India is grappling with domestic energy shortages while pushing back against external criticism. The government is compelling refineries to crank up output to cope with an acute shortage of cooking gas caused by the prolonged Iran conflict, even as its top economic adviser argues the Indian rupee is fundamentally undervalued. Despite volatility, retail investors have largely remained loyal to mutual funds even after war-led losses in March. In infrastructure finance, the Africa Finance Corp. and African Development Bank committed $500 million each to a railway linking Zambian copper mines to the Angolan port of Lobito, while TPG-led consortium is to acquire India’s top green finance shadow bank.

Global Capital Markets and Listings

The IPO market saw a mix of activity, with large technology offerings contrasting with mid-market European listings. Nuclear energy firm X-Energy, backed by Amazon.com Inc., raised $1.02 billion in an upsized US IPO that priced above its marketed range. In Europe, Spanish specialist engineering firm TSK Electronica y Electricidad SA is planning a €150 million IPO, marking the first significant main market listing in Spain this year. Meanwhile, investor Bill Ackman’s Pershing Square Inc. is offering up to 33.12 million shares at $50 apiece in its planned offering.

In private markets, European private equity firm Waterland secured €4 billion ($4.7 for its newest flagship fund, signaling renewed investor appetite for European mid-market strategies. This echoes trends in Asia, where KKR & Co. and Capital Group plan to launch a joint public-private credit fund. However, investment performance is uneven: the CAAT Pension Plan reported an 8.4% return last year as strong stock gains compensated for soft returns in its private market portfolio. In related news, the recent market turbulence has exposed valuation discrepancies, with some investors exploiting a gap between similar funds’ valuations in an arbitrage trade worsening private-credit withdrawals.

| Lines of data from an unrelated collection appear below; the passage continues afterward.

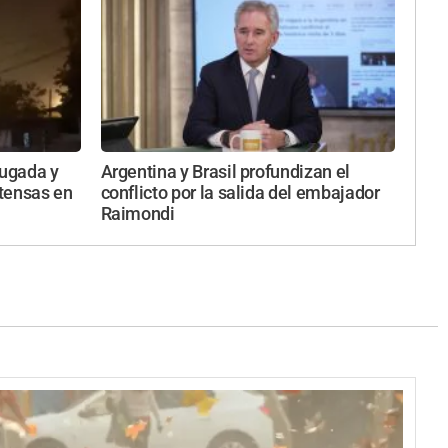
ugada y
Argentina y Brasil profundizan el
ntensas en
conflicto por la salida del embajador
Raimondi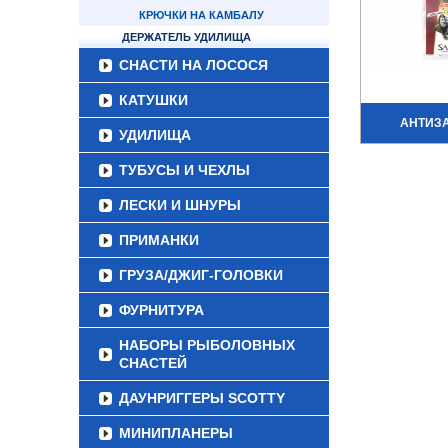
КРЮЧКИ НА КАМБАЛУ
ДЕРЖАТЕЛЬ УДИЛИЩА
СНАСТИ НА ЛОСОСЯ
КАТУШКИ
АНТИЗ
УДИЛИЩА
ТУБУСЫ И ЧЕХЛЫ
ЛЕСКИ И ШНУРЫ
ПРИМАНКИ
ГРУЗА/ДЖИГ-ГОЛОВКИ
ФУРНИТУРА
НАБОРЫ РЫБОЛОВНЫХ
СНАСТЕЙ
ДАУНРИГГЕРЫ SCOTTY
МИНИПЛАНЕРЫ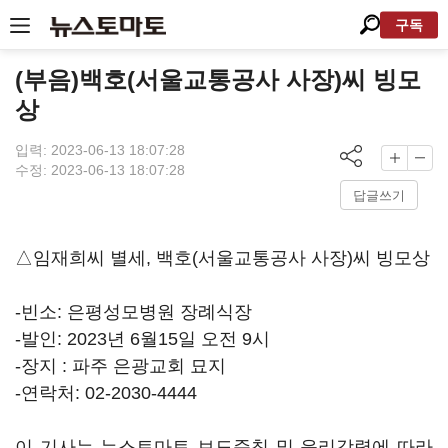
구독
(부음)백호(서울교통공사 사장)씨 빙모
상
입력: 2023-06-13 18:07:28
수정: 2023-06-13 18:07:28
답글쓰기
△임재희씨 별세, 백호(서울교통공사 사장)씨 빙모상
-빈소: 은평성모병원 장례식장
-발인: 2023년 6월15일 오전 9시
-장지 : 파주 은광교회 묘지
-연락처: 02-2030-4444
이 기사는 뉴스토마토 보도준칙 및 윤리강령에 따라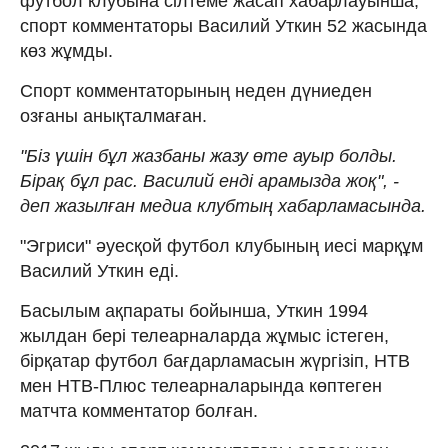
футбол клубына сілтеме жасап хабарлауынша,
спорт комментаторы Василий Уткин 52 жасында
көз жұмды.
Спорт комментаторының неден дүниеден
озғаны анықталмаған.
"Біз үшін бұл жазбаны жазу өте ауыр болды.
Бірақ бұл рас. Василий енді арамызда жоқ", -
деп жазылған медиа клубтың хабарламасында.
"Эгриси" әуесқой футбол клубының иесі марқұм
Василий Уткин еді.
Басылым ақпараты бойынша, Уткин 1994
жылдан бері телеарналарда жұмыс істеген,
бірқатар футбол бағдарламасын жүргізіп, НТВ
мен НТВ-Плюс телеарналарында көптеген
матчта комментатор болған.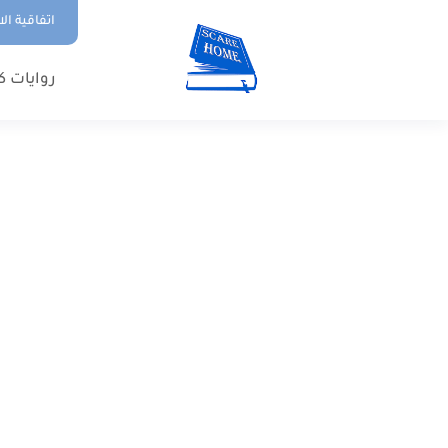
اتفاقية ال
روايات ك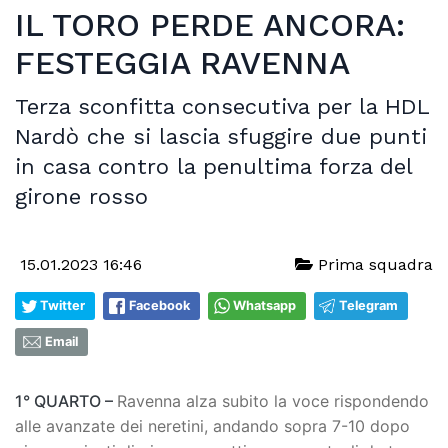
IL TORO PERDE ANCORA:
FESTEGGIA RAVENNA
Terza sconfitta consecutiva per la HDL
Nardò che si lascia sfuggire due punti
in casa contro la penultima forza del
girone rosso
15.01.2023 16:46
Prima squadra
Twitter
Facebook
Whatsapp
Telegram
Email
1° QUARTO –
Ravenna alza subito la voce rispondendo
alle avanzate dei neretini, andando sopra 7-10 dopo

Sector Specific Moves and Governance

Corporate governance and strategic shifts were prominent across various sectors. Following weeks of turmoil, Monte dei Paschi di Siena formally reinstated Luigi Lovaglio as CEO, though the bank’s chief is reportedly considering selling a stake in Generali to fund a tie-up with Banco BPM worth €7.4 billion. In logistics, Kuehne + Nagel lifted its lower-end earnings guidance, noting that while Middle East conflict hurt sea freight, its air and road segments performed strongly. In the automotive sector, Volvo raised its forecast for the European heavy-duty truck market to 310,000 vehicles by 2026. Furthermore, financial institutions are increasingly facing scrutiny over governance; BP suffered heavy defeats in investor votes on climate disclosures, and activist pressure is being applied to asset manager Voya Financial following a stake buildup by Toms Capital.

The technology and defense sectors saw significant deals and shifts. Canadian and German AI firms Cohere and Aleph Alpha agreed to a $20 billion transatlantic partnership focused on building sovereign AI systems independent of U.S. and Chinese control. In a move that could complicate market access, China imposed export curbs on seven European entities citing their role in arms sales to Taiwan. Meanwhile, Australian infrastructure investor IFM Investors is targeting European defense opportunities as NATO member states accelerate military expansion.